Nós precisamos de educação e de pessoas com poder de decisão e influência lutando junto. E não é preciso ser LGBTQIAP+ para isso. Não adianta fazer uma ação, por exemplo, uma propaganda mostrando um casal homossexual, bissexual, trans, travesti, se os próprios produtores dessa propaganda estiverem focados apenas em rentabilizar. Quem não é LGBTQIAP+ também precisa falar sobre homofobia, sobre transfobia, e suas outras derivações, assim como todos precisam falar sobre questões de gênero, racismo, etarismo, deficiência, xenofobia… e não olhar para esse conjunto como coisas sem relação umas com as outras. É claro que precisamos olhar separadamente para entender as peculiaridades que cada um desses marcadores traz, mas todas essas questões se conectam, podendo uma maximizar a outra. Perdemos no sentido de coletividade se individualizamos a responsabilidade de espaços e tempos melhores.

 

E como as políticas de uma instituição podem ajudar no combate à homofobia?

As políticas de uma instituição formalizam as práticas aceitas pela comunidade que interage com ela (ou pelas pessoas que a aprovaram). Elas orientam e precisam comunicar as regras dos locais. Quanto mais genéricas e quanto menos reflexos práticos tiverem, mais vazias são. Hoje temos dados, conseguimos gerar informação, entender o fluxo de pessoas que entra e sai, de onde vem, para onde vai… É possível pensar em políticas que se adequem à realidade dos espaços, mas é preciso saber para que lugar queremos ir.
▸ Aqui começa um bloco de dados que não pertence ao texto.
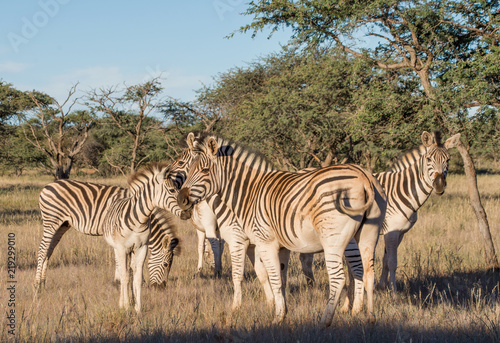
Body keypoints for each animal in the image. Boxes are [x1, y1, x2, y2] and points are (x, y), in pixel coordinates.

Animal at [36, 164, 184, 314]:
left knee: (48, 251)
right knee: (42, 250)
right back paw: (37, 288)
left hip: (62, 225)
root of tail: (49, 185)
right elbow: (126, 270)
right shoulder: (120, 242)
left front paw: (131, 300)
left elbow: (130, 270)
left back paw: (43, 284)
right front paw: (125, 296)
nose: (161, 288)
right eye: (166, 264)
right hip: (51, 221)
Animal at [178, 133, 384, 326]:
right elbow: (281, 279)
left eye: (204, 170)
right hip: (367, 235)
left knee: (339, 278)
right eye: (189, 169)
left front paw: (274, 317)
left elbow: (270, 277)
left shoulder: (261, 242)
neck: (249, 194)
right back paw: (369, 317)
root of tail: (364, 177)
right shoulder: (282, 246)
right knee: (368, 273)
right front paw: (283, 311)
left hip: (333, 239)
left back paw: (325, 320)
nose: (181, 199)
Na minha visão, se as políticas não visam modificar o ambiente, elas visam preservá-lo, uma vez que são ferramentas que temos para equilibrar conflitos sociais. O projeto de possibilitar a utilização do nome social na escola é um exemplo que de como uma política/código de ética ganha valor quando sai do campo das ideias e passa a modificar o ambiente. Antes, podíamos simplesmente falar que qualquer pessoa é bem-vinda nos espaços do Insper, mesmo que elas tivessem que passar por constrangimentos toda vez que se deparassem com o nome que lhes retirava a liberdade de ser. Agora pessoas que conseguiram reivindicar seus nomes em conforme com o gênero que lhes é de identidade passarão a ter uma violência a menos. E o mesmo direito de não precisar explicar qualquer disparidade entre um registro no sistema e sua existência.

 

Qual é o maior desafio nessa construção de uma sociedade não homofóbica?

Acho que é fazer com que as pessoas entendam o que é e como a homofobia tem raiz em pequenas crenças, se desenvolve e reflete em TODA a sociedade, e chega ao ponto de gerar isolamento, exclusão e violência. Falamos de alguns reflexos específicos para pessoas LGBTQIAP+, mas podemos pensar por outro viés. Por exemplo, como a ideia do que é ser um homem hétero faz com que homens não possam chorar, expressar sentimentos, pedir ajuda. A própria defesa de uma masculidade padronizada diz muito sobre o que homens, nesse caso, querem evitar passar se forem confundidos com uma pessoa LGBTQIAP+. Esse cenário é extremamente violento e todo mundo faz parte dele. Então que tal contribuir para que esse medo não exista para ninguém?

Penso que estamos em 2023 e, ainda assim, quem está falando é um homem branco, paulistano, gay, de dentro de uma das instituições de maior prestígio acadêmico do país. Espero um dia ver maior representatividade na escola para falar sobre o assunto.